Şeyhin biri “elimi öpen cennetliktir” deyince sosyal medyada fırtınalar koptu. Adamı tefe koydular, rezil rüsvay oldu.
Hâlbuki bundan 80 sene önce benzer şeyleri Said Nursi de demişti.
Risalelerimi okuyan cennete giriyor.
Bu kitaplar bana yazdırıldı.
Kur’an’ın 33 ayeti benden haber vermiş! vs. Binlerce herze.
Hani şu DİB’in bastığı Külliyat!
Evrenesoğlu denen zırto haklı olarak sitem ediyor: Said Nursi’ye yazdırılıyor da, “Risalet Nurları” bana yazdırılınca neden itiraz ediyorsunuz?

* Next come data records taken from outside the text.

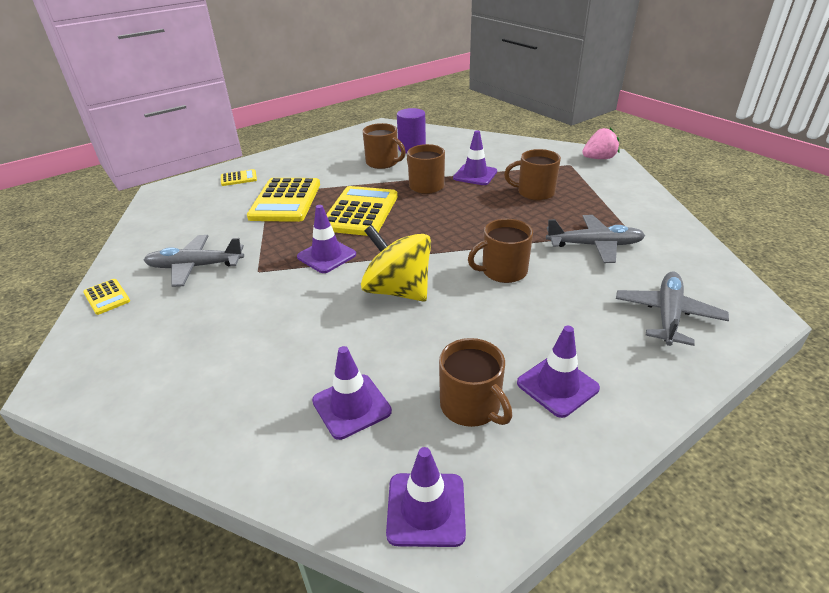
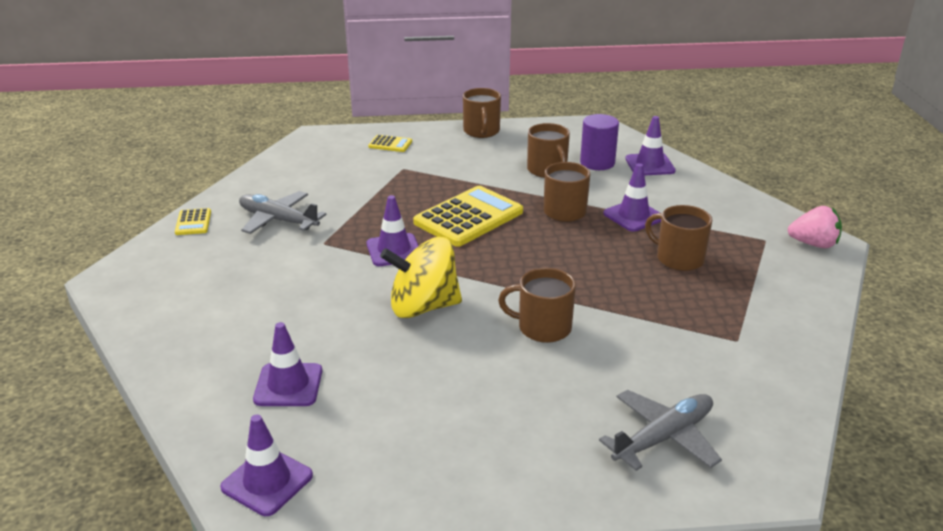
camera: 30 degrees right, 5 degrees down
(285, 201) = (410, 182): yellow calculator -> none
(397, 290) = (423, 307): yellow spinning top -> yellow spinning top turned 75 degrees counterclockwise
(471, 406) = (379, 428): brown mug -> brown mug (481, 131)
(557, 386) = (471, 447): purple traffic cone -> purple traffic cone (649, 165)
(594, 245) = (674, 339): grey plane -> none

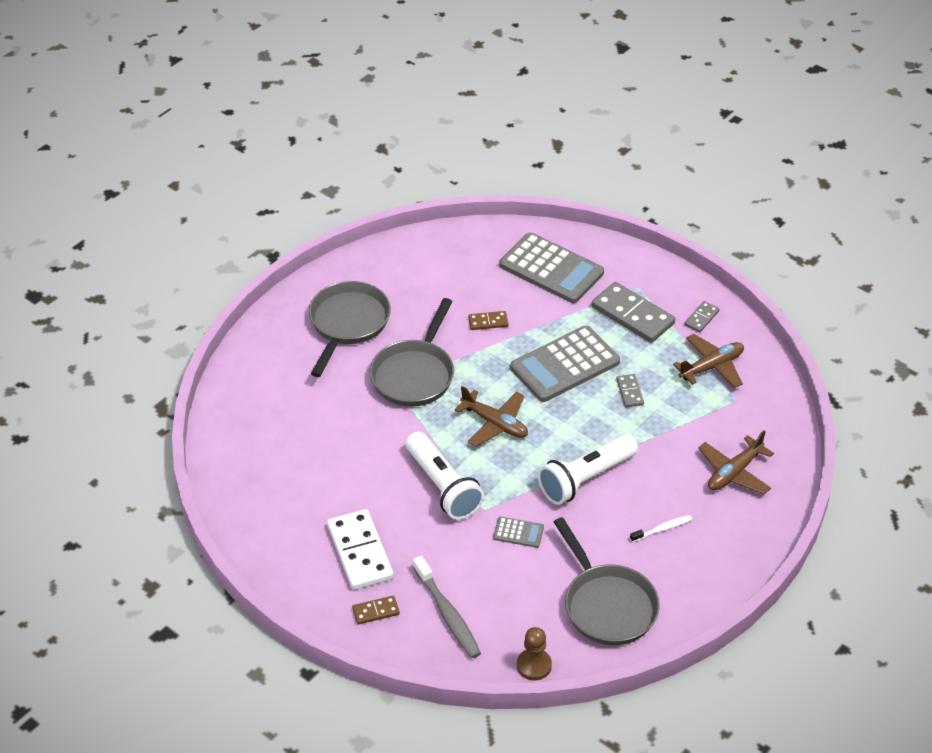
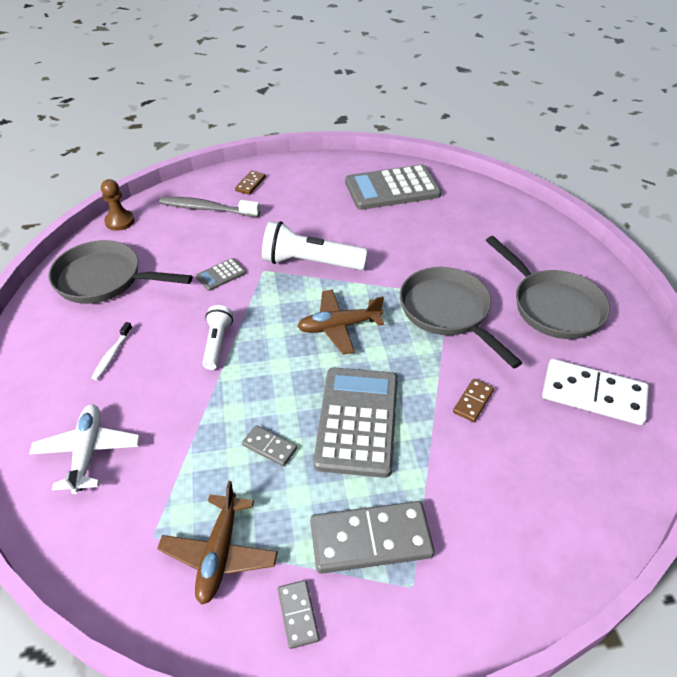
camera: 130 degrees right, 0 degrees up
(360, 552) = (303, 199): white domino -> white domino (593, 394)
(551, 269) = (516, 515): grey calculator -> grey calculator (392, 189)
(585, 478) = (217, 343): white flashlight -> white flashlight, size x0.58
(734, 472) = (88, 452): brown plane -> white plane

Diyorum ki, bundan seksen sene önce sosyal medya olsaydı, acaba Said Nursi nasıl tefe konurdu. Maskara edilirdi.
Maalesef kimsecikler o dönemde onun aleyhinde bir kitap veya hatıra yayınlamamış.
Adamın bütün hurafelerini, çelişkilerini kendisinin redekte ettiği Tarihçe-i Hayat’ında, ya da (şakirtlerin eleğinden geçmiş) Son Şahitler’de bulabiliyoruz.
Said dert yanar: Bana medrese talebeleri yani dini ilimleri bilenler sahip çıkmadı diye. Dini bilen mektepliler anlattığın hikâyelere inanmaz ki.
Mesela Said’in numorolojilerine (ebced cifr sahtekarlıklarına) inanmayan Seyrânî adlı talebesi onu terkediverir.
Yani cahiller ya da yanlış dini bilgilere sahip kimseler bu tür Uşşakî şeyhi ebuzittin bilmem ne gibilerin, Evrenesoğlu gibi şarlatanların ardına takılıyorlar.